Section 104 of the Everglades National Park Protection and Expansion Act of 1989 (Public Law 101-229) directed the Corps:

to construct modifications to the Central and Southern Florida Project to improve water deliveries into the park and shall, to the extent practicable, take steps to restore the natural hydrological conditions within the park.

The Water Resources Development Act of 1992 authorized modifications to the C&SF Project for ecosystem restoration of the Kissimmee River. Both the Kissimmee River Restoration and the Headwaters Revitalization Projects were authorized.

The authorizing acts require that local interests shall provide all lands, easements, and rights-of-way; pay for relocations of highways (with certain exceptions), highway bridges, and public utilities which may be required for construction of project works; hold and save the United States free from damages resulting from construction and operation of the works; maintain and operate all works (except certain major regulating structures) after completion and make a cash contribution for each part of the work prior to its initiation.

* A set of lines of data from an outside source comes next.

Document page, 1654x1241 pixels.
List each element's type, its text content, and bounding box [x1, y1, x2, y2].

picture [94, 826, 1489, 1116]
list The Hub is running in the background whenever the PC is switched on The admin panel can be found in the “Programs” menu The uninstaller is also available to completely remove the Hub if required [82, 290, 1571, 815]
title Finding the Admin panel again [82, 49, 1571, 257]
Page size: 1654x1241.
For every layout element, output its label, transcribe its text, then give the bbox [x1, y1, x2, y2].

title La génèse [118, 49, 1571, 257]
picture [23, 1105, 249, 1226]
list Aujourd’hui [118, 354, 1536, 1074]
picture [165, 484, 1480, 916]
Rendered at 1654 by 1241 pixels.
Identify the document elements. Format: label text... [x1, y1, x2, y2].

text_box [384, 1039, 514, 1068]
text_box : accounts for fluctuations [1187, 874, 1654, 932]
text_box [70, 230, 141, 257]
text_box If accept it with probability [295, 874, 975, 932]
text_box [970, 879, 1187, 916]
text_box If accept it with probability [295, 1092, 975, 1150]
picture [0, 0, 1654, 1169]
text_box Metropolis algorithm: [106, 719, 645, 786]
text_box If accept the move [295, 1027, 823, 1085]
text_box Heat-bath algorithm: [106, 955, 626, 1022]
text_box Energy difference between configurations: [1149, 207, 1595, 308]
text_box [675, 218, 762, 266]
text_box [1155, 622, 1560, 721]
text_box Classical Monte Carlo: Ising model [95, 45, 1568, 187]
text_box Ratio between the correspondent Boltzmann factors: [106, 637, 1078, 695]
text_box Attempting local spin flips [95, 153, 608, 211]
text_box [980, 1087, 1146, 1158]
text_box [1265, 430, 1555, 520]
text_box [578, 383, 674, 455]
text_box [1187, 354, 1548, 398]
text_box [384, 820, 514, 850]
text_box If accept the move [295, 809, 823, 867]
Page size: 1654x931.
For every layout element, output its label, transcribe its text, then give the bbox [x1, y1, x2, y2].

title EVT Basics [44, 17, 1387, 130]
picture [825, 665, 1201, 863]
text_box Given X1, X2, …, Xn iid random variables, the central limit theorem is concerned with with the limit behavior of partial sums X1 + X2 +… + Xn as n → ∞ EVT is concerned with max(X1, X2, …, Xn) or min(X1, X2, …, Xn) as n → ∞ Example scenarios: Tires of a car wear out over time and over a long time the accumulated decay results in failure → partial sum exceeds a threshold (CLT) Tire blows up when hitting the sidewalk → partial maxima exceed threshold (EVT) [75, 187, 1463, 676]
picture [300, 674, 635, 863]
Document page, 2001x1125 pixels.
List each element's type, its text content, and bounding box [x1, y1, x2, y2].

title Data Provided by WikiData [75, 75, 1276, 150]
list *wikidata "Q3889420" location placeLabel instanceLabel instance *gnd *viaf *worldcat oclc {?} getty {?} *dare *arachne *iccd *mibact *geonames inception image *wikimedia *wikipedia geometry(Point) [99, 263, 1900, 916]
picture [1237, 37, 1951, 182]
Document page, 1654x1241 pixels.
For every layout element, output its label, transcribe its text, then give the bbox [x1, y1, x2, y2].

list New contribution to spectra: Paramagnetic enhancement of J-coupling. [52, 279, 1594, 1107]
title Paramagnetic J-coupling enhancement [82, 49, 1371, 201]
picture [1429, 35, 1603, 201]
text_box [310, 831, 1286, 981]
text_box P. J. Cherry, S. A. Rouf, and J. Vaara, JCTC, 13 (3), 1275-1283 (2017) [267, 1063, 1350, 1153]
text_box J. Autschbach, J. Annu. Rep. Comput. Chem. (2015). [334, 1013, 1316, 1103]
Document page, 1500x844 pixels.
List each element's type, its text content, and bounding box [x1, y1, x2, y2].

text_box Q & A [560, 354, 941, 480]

Authorized project facilities include 30 pumping stations, 212 control and diversion structures, 990 miles of levees, 978 miles of canals, 25 navigation locks, and 56 railroad relocations (bridges). Construction was begun in January 1950.

The project provides for an east coast protective levee extending from the Homestead area north to the eastern shore of Lake Okeechobee near St. Lucie Canal. There are three conservation areas for water impoundment in the Everglades area, west of the east coast protective levee, with control structures to transfer water as necessary. There are also local protective works along the lower east coast with an encirclement of the Lake Okeechobee agricultural area by levees and canals. Enlargement of portions of the Miami, North New River, Hillsboro, and West Palm Beach Canals and existing Lake Okeechobee levees are part of the project. Also included are construction of new levees on the northeast and northwest shores of the Lake; increased outlet capacity for improved control of Lake Okeechobee; floodway channels in the Kissimmee River Basin, with suitable control structures to prevent overdrainage; and facilities for regulation of floods in the Upper St. Johns River Basin.

The project provides water control and protection from the recurrence of flood waters for the highly developed urban area along the lower east coast of Florida and for the agricultural areas around Lake Okeechobee (including the towns around the lake), in the Upper St. Johns and Kissimmee River Basin, and in south Dade County. Another project function is the conservation of flood waters for beneficial uses during dry seasons. In accordance with Public Laws 91-282 and 101-229, the project also delivers water to Everglades National Park according to a set schedule.

The Corps operates and maintains project works on the St. Lucie Canal; Caloosahatchee River; Lake Okeechobee levees, channels, ocks, and major spillways; and the main outlets for WCAs 1, 2A, and 3A. The South Florida Water Management District operates the remainder of the project in accordance with regulations prescribed by the Corps. The local sponsor has an essential role with the Corps in developing water management criteria for the C&SF Project. The local sponsor is responsible for allocation of water from project storage, except where mandated by Federal law.